PTSM: Pharmaceutical Technology Sourcing and Management

PTSM: Pharmaceutical Technology Sourcing and ManagementPTSM: Pharmaceutical Technology Sourcing and Management-03-03-2010
Volume 6
Issue 3

Nigel Darby, vice-president of biotechnologies at GE Healthcare Life Sciences and speaker at the Drug, Chemical, and Associated Technologies Association (DCAT) upcoming educational program on biologics, offers insight into the current and future state of upstream and downstream processing of biologics.
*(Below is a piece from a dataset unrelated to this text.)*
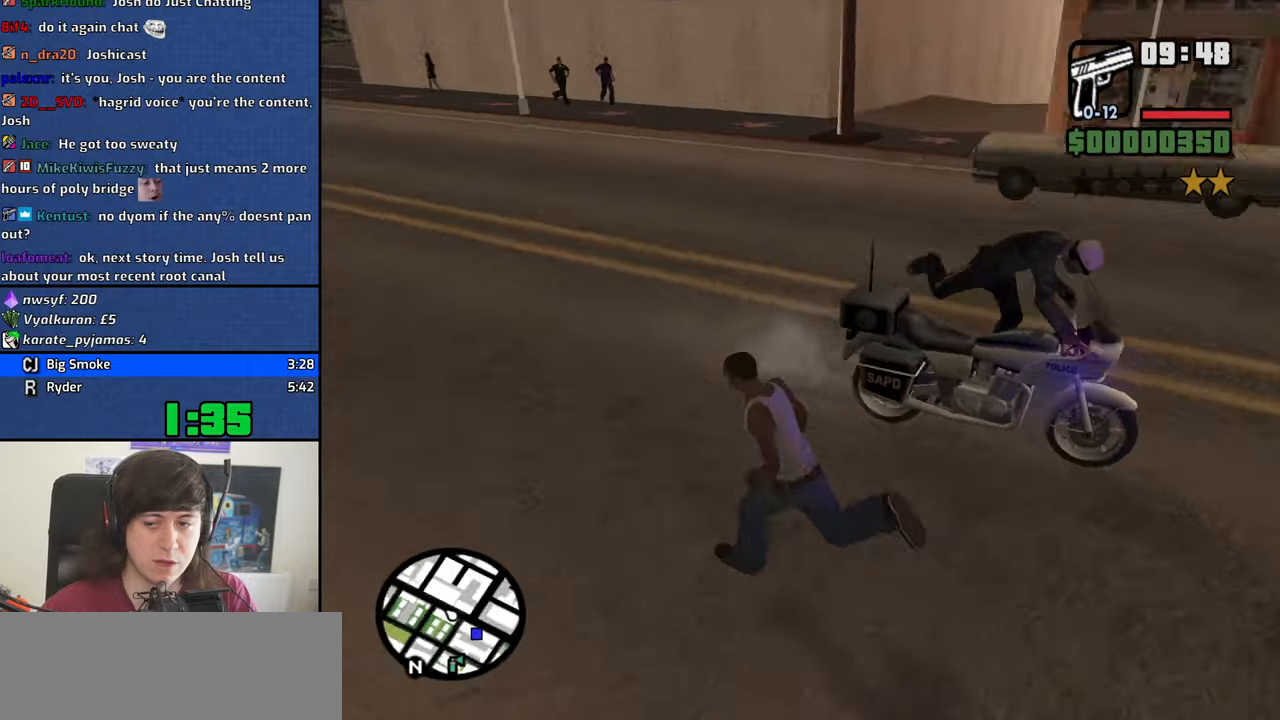
{"keys": ["a", "w"], "events": []}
Biologic-based drugs are increasingly part of the product-development strategies of pharmaceutical companies. The very nature of biologics such as monoclonal antibodies (mAbs), recombinant proteins, or vaccines require specialized manufacturing conditions compared with the chemical synthesis of small molecules. To gain a perspective on the key issues involved in upstream (i.,e drug substance) manufacturing and downstream processing (i.e., purification), Patricia Van Arnum, editor of Sourcing and Management and senior editor of Pharmaceutical Technology, discussed these issues with Nigel Darby, vice-president of biotechnologies at GE Healthcare Life Sciences (Uppsala, Sweden). Darby will be a speaker at a biologics forum, The Rapid Evolution of Biomanufacturing and the New Supplier Reality organized by the Drug, Chemical, and Associated Technologies Association (DCAT) on Mar. 17 at the Waldorf-Astoria in New York City. The biologics forum is part of series of educational programs organized by DCAT during DCAT Week Mar. 15–18 that focus on pharmaceutical industry market dynamics, manufacturing, and sourcing of pharmaceutical ingredients.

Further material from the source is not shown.